- EXERCISE:
Return the lines exactly as they stand, from the first of the material through the line containing "###### 链路状态路由/OSPF".

● ● ● ●

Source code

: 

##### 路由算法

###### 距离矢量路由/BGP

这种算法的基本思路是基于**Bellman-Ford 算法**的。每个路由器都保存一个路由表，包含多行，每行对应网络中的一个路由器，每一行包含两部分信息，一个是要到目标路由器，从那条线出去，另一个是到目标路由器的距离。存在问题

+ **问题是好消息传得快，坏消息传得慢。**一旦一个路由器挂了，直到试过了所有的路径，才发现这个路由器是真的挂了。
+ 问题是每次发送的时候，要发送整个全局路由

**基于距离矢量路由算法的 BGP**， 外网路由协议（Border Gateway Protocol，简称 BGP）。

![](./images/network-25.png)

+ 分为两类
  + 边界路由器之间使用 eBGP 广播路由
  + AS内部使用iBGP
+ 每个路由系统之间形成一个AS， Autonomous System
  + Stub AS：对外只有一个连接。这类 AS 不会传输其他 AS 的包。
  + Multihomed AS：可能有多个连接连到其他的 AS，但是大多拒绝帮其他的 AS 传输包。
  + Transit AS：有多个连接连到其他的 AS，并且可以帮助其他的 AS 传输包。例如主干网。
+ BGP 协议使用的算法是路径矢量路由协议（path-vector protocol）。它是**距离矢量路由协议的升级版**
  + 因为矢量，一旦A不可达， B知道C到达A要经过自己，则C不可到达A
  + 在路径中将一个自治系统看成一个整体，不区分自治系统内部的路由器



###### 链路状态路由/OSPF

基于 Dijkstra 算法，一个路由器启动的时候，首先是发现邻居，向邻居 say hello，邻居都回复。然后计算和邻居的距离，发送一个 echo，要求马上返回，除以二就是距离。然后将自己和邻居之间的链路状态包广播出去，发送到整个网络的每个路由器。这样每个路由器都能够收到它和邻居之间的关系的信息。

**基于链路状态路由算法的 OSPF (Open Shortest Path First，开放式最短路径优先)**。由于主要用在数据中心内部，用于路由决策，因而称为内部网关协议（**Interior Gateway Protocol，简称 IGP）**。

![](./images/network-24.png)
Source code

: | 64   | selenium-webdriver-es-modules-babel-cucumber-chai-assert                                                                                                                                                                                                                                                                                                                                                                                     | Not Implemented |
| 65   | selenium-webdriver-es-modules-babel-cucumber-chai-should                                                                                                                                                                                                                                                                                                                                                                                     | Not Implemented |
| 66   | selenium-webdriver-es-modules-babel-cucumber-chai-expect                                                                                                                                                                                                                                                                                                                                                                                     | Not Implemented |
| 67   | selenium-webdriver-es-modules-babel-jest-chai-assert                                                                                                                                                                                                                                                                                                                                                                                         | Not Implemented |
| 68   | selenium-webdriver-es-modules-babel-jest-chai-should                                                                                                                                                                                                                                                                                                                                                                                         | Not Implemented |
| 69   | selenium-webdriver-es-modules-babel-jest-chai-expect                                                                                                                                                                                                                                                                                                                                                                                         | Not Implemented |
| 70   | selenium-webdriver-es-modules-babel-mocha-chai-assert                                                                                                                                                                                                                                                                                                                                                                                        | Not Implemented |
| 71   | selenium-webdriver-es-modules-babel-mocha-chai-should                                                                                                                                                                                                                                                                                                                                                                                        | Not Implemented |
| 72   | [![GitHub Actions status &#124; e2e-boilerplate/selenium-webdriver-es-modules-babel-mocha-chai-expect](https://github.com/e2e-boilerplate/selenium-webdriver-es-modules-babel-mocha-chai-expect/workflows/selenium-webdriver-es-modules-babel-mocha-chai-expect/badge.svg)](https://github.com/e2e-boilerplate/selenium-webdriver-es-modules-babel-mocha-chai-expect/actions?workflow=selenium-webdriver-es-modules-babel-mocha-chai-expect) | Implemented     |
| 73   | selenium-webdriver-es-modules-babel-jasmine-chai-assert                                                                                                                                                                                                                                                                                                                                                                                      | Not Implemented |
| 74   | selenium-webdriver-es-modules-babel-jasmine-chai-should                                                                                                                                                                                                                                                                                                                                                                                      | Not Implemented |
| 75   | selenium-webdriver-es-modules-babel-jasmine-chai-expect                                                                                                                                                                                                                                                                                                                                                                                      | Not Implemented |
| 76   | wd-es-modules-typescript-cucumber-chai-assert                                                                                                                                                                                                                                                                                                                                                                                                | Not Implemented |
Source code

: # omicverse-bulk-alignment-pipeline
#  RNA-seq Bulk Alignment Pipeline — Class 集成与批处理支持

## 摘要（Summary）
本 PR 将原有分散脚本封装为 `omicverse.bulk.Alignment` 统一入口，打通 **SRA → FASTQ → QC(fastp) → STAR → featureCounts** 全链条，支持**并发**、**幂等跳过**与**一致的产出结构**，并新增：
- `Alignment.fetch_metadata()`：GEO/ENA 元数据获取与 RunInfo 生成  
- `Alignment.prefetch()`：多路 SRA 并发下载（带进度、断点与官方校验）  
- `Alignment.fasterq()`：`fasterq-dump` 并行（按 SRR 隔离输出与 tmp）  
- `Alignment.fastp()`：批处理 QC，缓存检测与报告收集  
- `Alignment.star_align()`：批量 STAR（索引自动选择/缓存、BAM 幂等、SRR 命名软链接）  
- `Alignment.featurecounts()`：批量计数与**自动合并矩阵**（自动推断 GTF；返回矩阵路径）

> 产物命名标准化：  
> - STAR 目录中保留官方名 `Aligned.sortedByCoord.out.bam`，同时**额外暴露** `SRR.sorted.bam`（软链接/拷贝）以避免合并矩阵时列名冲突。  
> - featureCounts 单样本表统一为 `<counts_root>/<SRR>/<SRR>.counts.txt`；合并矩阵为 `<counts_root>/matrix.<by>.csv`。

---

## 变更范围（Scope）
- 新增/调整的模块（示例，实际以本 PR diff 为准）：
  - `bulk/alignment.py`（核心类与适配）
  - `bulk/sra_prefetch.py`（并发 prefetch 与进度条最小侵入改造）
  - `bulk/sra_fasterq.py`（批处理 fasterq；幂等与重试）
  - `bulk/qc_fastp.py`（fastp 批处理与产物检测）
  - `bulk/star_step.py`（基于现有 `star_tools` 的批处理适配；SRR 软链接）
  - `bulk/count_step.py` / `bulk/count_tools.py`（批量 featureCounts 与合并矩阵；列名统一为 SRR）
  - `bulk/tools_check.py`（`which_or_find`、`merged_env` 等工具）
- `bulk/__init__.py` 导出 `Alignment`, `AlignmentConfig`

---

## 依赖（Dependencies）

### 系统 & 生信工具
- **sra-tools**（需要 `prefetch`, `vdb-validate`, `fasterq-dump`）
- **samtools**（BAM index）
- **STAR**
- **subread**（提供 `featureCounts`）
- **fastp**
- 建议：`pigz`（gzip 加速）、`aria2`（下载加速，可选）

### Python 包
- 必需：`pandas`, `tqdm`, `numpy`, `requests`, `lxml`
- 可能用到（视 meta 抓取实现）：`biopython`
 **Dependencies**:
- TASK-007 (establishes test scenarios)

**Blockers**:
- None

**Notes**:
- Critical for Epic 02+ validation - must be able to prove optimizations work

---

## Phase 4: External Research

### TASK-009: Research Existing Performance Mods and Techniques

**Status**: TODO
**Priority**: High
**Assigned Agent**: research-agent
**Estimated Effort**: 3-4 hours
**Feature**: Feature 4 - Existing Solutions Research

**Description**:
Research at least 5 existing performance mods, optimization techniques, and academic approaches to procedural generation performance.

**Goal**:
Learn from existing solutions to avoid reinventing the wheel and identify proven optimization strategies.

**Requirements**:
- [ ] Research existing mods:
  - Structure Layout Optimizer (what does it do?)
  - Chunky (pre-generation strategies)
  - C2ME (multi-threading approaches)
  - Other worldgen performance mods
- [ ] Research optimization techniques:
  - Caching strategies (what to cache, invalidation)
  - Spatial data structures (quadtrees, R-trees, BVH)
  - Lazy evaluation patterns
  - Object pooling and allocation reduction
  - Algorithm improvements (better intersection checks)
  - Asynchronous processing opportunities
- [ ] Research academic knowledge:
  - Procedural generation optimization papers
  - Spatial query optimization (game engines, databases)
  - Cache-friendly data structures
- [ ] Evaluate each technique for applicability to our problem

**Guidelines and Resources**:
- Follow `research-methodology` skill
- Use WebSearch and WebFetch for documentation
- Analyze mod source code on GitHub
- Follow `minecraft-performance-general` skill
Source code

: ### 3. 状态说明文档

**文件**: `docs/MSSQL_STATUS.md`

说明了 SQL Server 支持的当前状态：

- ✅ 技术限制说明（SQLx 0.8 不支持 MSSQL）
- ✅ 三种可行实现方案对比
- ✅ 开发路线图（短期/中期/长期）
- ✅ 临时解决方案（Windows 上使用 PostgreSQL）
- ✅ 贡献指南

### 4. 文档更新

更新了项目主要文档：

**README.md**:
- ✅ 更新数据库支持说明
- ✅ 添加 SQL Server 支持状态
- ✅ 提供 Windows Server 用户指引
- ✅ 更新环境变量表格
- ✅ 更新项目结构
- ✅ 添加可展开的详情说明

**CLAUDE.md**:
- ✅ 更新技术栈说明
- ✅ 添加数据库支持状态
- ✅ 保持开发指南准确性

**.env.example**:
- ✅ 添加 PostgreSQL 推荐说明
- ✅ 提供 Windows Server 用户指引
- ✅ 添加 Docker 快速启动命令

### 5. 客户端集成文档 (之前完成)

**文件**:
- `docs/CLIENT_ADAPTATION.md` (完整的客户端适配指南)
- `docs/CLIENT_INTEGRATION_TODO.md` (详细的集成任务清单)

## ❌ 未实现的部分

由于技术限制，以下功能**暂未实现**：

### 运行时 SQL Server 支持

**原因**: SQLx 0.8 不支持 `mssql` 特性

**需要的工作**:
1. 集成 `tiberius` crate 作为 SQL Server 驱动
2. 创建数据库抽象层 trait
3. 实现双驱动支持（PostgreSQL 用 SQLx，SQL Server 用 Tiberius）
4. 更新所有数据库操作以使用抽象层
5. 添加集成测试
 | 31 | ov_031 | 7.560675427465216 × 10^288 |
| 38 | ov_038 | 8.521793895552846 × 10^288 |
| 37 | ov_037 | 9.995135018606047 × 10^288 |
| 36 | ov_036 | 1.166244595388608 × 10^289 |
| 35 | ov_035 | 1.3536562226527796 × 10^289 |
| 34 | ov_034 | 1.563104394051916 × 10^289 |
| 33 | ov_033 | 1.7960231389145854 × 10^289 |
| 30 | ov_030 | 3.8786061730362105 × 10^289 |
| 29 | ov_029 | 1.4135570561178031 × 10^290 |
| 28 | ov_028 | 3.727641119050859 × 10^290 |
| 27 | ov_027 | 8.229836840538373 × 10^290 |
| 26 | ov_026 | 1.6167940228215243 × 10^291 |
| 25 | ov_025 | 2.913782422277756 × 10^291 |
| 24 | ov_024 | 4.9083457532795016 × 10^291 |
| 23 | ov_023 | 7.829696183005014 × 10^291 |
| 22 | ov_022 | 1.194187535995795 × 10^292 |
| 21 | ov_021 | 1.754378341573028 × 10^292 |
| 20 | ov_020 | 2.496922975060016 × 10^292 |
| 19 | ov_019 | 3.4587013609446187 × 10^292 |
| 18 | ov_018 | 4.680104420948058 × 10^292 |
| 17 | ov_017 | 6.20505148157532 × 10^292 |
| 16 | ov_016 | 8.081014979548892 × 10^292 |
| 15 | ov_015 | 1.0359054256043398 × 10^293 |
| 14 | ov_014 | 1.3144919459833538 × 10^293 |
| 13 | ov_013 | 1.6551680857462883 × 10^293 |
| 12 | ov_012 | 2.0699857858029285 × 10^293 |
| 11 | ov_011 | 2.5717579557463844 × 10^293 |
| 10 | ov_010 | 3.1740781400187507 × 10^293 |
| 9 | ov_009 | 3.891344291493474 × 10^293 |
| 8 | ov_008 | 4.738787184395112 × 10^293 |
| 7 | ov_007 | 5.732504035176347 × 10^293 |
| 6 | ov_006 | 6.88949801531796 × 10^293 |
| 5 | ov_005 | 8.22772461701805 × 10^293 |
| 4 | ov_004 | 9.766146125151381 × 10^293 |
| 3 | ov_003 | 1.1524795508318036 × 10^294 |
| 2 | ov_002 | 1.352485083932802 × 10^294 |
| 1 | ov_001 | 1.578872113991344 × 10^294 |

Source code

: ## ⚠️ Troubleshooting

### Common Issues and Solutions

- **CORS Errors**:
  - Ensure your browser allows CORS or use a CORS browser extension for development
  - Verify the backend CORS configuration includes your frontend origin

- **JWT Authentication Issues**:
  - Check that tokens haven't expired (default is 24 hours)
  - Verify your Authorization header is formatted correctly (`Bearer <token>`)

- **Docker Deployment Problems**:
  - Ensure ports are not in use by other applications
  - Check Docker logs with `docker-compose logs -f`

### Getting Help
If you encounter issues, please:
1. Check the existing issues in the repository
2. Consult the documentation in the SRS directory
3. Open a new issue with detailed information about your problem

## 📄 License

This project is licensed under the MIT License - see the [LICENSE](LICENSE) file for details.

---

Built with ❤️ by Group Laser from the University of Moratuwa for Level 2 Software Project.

● ● ● ●

- WRITTEN RESPONSE:
Source code

: 

##### 路由算法

###### 距离矢量路由/BGP

这种算法的基本思路是基于**Bellman-Ford 算法**的。每个路由器都保存一个路由表，包含多行，每行对应网络中的一个路由器，每一行包含两部分信息，一个是要到目标路由器，从那条线出去，另一个是到目标路由器的距离。存在问题

+ **问题是好消息传得快，坏消息传得慢。**一旦一个路由器挂了，直到试过了所有的路径，才发现这个路由器是真的挂了。
+ 问题是每次发送的时候，要发送整个全局路由

**基于距离矢量路由算法的 BGP**， 外网路由协议（Border Gateway Protocol，简称 BGP）。

![](./images/network-25.png)

+ 分为两类
  + 边界路由器之间使用 eBGP 广播路由
  + AS内部使用iBGP
+ 每个路由系统之间形成一个AS， Autonomous System
  + Stub AS：对外只有一个连接。这类 AS 不会传输其他 AS 的包。
  + Multihomed AS：可能有多个连接连到其他的 AS，但是大多拒绝帮其他的 AS 传输包。
  + Transit AS：有多个连接连到其他的 AS，并且可以帮助其他的 AS 传输包。例如主干网。
+ BGP 协议使用的算法是路径矢量路由协议（path-vector protocol）。它是**距离矢量路由协议的升级版**
  + 因为矢量，一旦A不可达， B知道C到达A要经过自己，则C不可到达A
  + 在路径中将一个自治系统看成一个整体，不区分自治系统内部的路由器



###### 链路状态路由/OSPF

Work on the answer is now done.